#### SOURCE EXTRACT
Tillmann, C., Vogel, S., Ney, H., and Zubiaga, A., in a paper entitled “A DP based Search Using Monotone Alignments in Statistical Translation”, published in the Proceedings of 35th Annual Meeting of the Association for Computational Linguistics (ACL), Madrid, Spain, July 1997, describe a search algorithm for statistical translation based on dynamic programming.

Ulrich, G., et. al., in a paper entitled “Fast Decoding and Optimal Decoding for Machine Translation”, published in the Proceedings of 39th Annual Meeting of the Association for Computational Linguistics (ACL), Toulouse, France, 2001, compare the speed and output quality of a stack decoder with a fast greedy decoder and a slow but optimal decoder that treats decoding as an integer-programming optimization problem.

The stack and integer programming decoders are slow and are thus not particularly useful for applications that require fast translation. The greedy decoder, on the other hand, is fast but compromises on accuracy. Dynamic programming, while fast, suffers from a monotonicity constraint.

A need thus exists for a translation means or decoder that performs well in terms of both speed and accuracy. A need also exists for a decoder that can translate relatively long sentences in real time with a satisfactory degree of accuracy.

SUMMARY

Aspects of the present invention provide a method, an apparatus and a computer program product for decoding source text in a first language to target text in a second language. The source text is decoded into an intermediate text portion based on a fixed alignment between words in the source text and words in the intermediate text portion and an alignment between words in the source text and words in the intermediate text portion is determined. The steps of decoding the source text and determining an alignment are alternately repeated while a decoding improvement in the intermediate text portion can be obtained. Finally, the intermediate text portion is output as the target text. The step of alternately repeating the source text decoding and alignment determination steps may be repeated for each of a plurality of lengths of the intermediate text portion.

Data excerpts

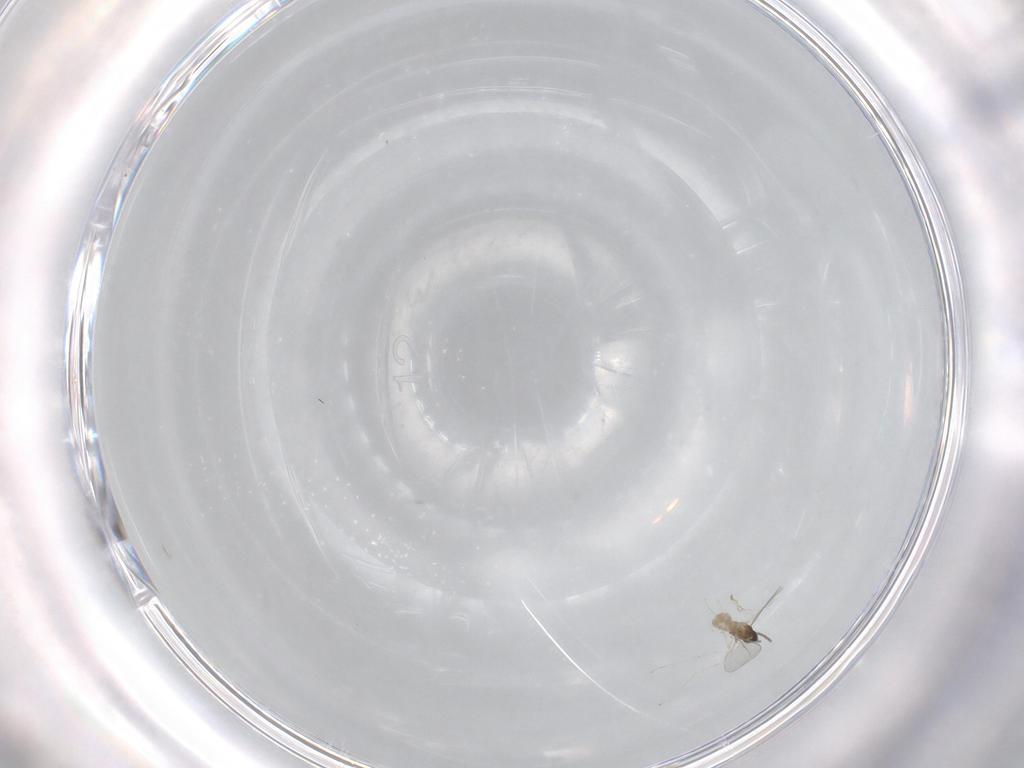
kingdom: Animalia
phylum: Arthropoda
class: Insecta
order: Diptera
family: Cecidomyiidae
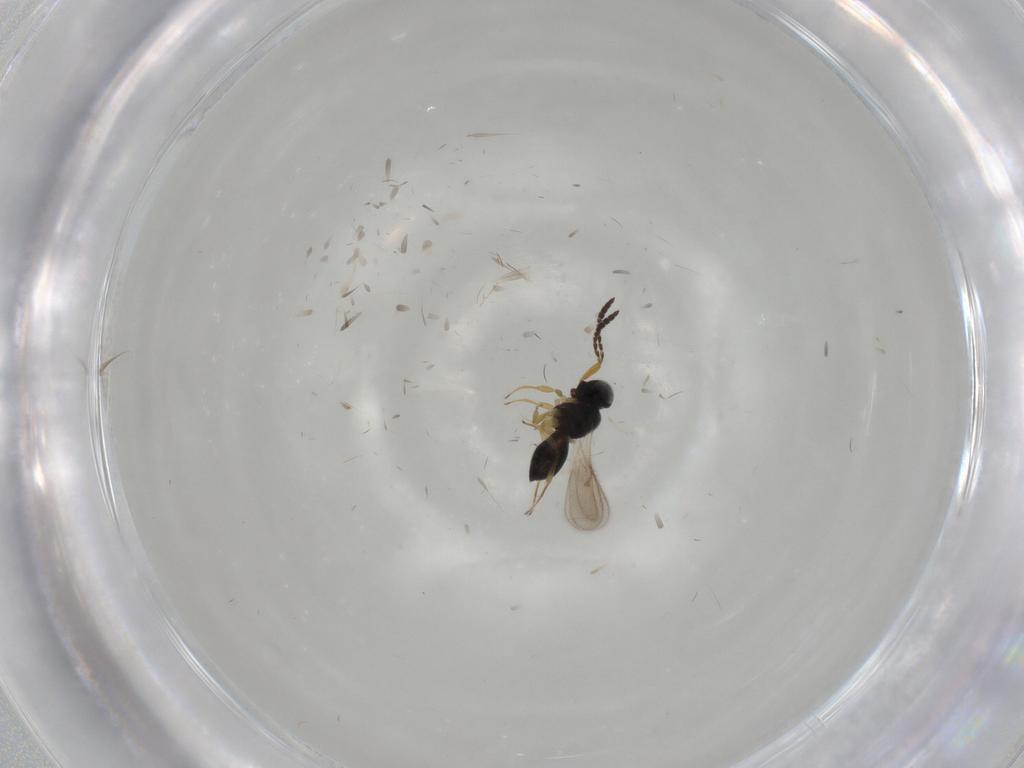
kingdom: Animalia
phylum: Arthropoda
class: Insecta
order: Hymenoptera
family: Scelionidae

#### STATED TASK
According to the text on translation decoders, what drawback does dynamic programming have despite being fast?

#### CORRECT RESPONSE
It suffers from a monotonicity constraint.